The market value of your stake in Chinese internet company Tencent alone exceeds the market cap of Naspers by some margin, which implies that the market remains sceptical about the value of the long list of other assets you own. By when do you expect the bulk of your development assets to mature into meaningful cash contributors?
Our focus remains on delivering long-term value, sustainable profits and return on invested capital as opposed to reacting to short-term market movements. Since they’ll become difficult to ignore, we expect sustained good results and increased contributions from our fast-growing ecommerce operations to rectify the discount over time.

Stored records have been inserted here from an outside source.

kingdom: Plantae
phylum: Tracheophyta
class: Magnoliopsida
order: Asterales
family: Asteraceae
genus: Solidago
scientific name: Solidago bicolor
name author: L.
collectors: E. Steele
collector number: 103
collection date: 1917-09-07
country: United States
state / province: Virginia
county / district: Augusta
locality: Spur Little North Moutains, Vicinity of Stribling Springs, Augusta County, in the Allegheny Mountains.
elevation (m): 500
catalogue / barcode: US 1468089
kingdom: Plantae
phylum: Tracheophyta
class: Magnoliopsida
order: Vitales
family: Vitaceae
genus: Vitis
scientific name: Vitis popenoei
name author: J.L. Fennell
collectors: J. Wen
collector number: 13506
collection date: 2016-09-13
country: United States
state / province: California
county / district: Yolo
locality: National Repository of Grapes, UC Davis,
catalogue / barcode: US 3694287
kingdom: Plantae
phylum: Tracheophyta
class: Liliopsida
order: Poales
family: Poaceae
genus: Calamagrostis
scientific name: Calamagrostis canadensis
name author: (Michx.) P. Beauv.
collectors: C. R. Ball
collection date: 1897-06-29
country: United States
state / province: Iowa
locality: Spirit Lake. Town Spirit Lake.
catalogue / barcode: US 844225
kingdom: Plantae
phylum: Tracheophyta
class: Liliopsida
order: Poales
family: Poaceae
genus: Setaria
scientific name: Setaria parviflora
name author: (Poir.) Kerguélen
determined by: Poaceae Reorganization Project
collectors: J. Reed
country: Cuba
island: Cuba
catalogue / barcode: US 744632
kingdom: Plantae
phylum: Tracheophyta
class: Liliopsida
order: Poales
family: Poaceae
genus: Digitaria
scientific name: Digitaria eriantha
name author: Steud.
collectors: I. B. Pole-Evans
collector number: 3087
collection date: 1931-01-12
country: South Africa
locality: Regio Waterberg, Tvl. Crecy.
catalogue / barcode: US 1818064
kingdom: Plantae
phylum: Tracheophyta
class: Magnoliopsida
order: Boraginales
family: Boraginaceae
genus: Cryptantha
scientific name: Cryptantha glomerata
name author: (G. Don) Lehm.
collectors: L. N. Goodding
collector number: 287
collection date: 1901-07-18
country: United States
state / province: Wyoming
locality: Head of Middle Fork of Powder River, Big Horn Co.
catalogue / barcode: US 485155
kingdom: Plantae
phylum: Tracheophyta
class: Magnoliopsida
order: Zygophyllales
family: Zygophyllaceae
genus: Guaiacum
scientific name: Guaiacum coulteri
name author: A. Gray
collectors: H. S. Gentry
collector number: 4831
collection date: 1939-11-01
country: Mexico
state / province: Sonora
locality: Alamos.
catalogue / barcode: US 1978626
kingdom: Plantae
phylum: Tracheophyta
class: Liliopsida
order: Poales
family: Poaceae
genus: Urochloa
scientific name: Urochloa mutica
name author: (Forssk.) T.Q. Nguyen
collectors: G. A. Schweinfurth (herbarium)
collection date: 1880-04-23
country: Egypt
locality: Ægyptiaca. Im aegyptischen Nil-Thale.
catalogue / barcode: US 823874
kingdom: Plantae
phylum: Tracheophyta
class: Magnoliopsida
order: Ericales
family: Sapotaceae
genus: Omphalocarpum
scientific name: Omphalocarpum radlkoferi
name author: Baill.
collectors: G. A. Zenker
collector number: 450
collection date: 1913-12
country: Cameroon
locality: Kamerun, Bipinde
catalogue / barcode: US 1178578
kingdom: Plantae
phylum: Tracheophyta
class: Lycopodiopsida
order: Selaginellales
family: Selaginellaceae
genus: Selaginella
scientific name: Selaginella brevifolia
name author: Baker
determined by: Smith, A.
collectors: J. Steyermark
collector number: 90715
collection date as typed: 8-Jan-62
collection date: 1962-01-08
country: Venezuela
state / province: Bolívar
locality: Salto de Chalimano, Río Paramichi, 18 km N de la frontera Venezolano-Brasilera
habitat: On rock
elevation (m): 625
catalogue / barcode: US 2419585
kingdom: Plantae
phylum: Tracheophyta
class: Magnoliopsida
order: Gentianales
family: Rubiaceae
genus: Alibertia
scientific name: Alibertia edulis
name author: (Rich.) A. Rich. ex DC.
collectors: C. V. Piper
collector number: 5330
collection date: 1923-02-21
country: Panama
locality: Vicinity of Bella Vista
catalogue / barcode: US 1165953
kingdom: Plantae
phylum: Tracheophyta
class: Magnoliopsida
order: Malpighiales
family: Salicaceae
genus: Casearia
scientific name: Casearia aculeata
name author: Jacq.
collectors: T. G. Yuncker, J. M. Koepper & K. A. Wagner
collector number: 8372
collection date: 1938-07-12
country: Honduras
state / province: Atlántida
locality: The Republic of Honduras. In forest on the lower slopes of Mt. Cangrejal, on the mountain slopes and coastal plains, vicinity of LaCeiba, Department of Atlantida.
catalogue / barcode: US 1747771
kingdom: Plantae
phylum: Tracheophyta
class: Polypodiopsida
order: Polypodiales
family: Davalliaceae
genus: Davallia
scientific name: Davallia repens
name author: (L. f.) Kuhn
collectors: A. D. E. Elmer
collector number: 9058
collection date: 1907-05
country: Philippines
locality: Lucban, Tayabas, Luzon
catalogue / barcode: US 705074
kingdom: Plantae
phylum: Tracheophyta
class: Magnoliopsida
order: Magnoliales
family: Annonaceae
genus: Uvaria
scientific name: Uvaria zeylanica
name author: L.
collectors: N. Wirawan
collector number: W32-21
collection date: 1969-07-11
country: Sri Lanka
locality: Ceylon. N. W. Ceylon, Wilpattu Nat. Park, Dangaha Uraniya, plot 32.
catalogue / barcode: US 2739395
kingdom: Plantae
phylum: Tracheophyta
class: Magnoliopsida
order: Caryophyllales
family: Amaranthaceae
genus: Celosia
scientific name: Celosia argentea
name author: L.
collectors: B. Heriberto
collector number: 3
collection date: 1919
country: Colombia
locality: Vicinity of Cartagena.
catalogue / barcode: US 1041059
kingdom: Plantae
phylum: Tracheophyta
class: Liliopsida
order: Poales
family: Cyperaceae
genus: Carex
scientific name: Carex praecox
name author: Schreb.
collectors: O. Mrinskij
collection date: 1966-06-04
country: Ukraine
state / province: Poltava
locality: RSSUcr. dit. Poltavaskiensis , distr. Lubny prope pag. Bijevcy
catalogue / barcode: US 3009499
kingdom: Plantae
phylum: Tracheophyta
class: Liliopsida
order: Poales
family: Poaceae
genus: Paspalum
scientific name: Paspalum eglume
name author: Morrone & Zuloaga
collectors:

Your video entertainment (pay television) business has been a major source of cash flow for the group but is currently facing macro-economic pressures, while the strong-performing Tencent pays a relatively small dividend. How do you expect to manage your cash flow where many of your businesses still require further investment and you probably come across many new potential opportunities on a regular basis?
Our business plan is fully funded, and we have an undrawn revolving credit facility of US$2.5 billion to fund future acquisitions. Our South African video entertainment business has shown strong results to date.
Would you at some stage consider reducing your stake in Tencent to provide funding for other potential new ventures? What would be the practical implications of such a reduction in shareholding?
While there are no limitations preventing us from doing so, we see Tencent as an appreciating asset – we have no plans to sell or unbundle our stake in the company.
Your online classifieds portfolio seems to be positioned to become the next meaningful profit contributor for the group. What is your strategy with regards to monetising the significant user base of this business, and do you foresee any risk that players like Facebook or Google may change the shape of the industry before you have the opportunity to generate profits from these businesses?
Our classifieds business is progressing very well and we believe there’s an exciting road ahead.
We currently operate across 40 countries, of which we monetise 10 – Russia, the United Arab Emirates, Portugal, Poland, Bosnia, Bulgaria, Romania, Ukraine, Brazil and Ecuador – with seven already profitable and cash generative.
We also lead in another 24 countries where we’re not monetising meaningfully as yet, mainly as a result of the markets not yet having reached a certain level of maturity. These markets will take time to develop.
The classifieds business model is typically a ‘winner takes all’ model, and unless we lose focus or fail to keep up with technology and changing consumer needs, we believe we’re well positioned relative to other potential market entrants.
You’ve managed some reputable businesses such as eBay Germany and Schibsted Classified Media. What attracted you to Naspers, and what excites you the most about the group’s future prospects?
Before joining Naspers I’d been a long-time admirer of the group. I had dealings with Naspers as far back as 2009. I specifically admired its boldness and the speed at which things happen in the group. This, together with its willingness and ability to take risks and evolve its business model, sets Naspers apart from any other ecommerce business out there.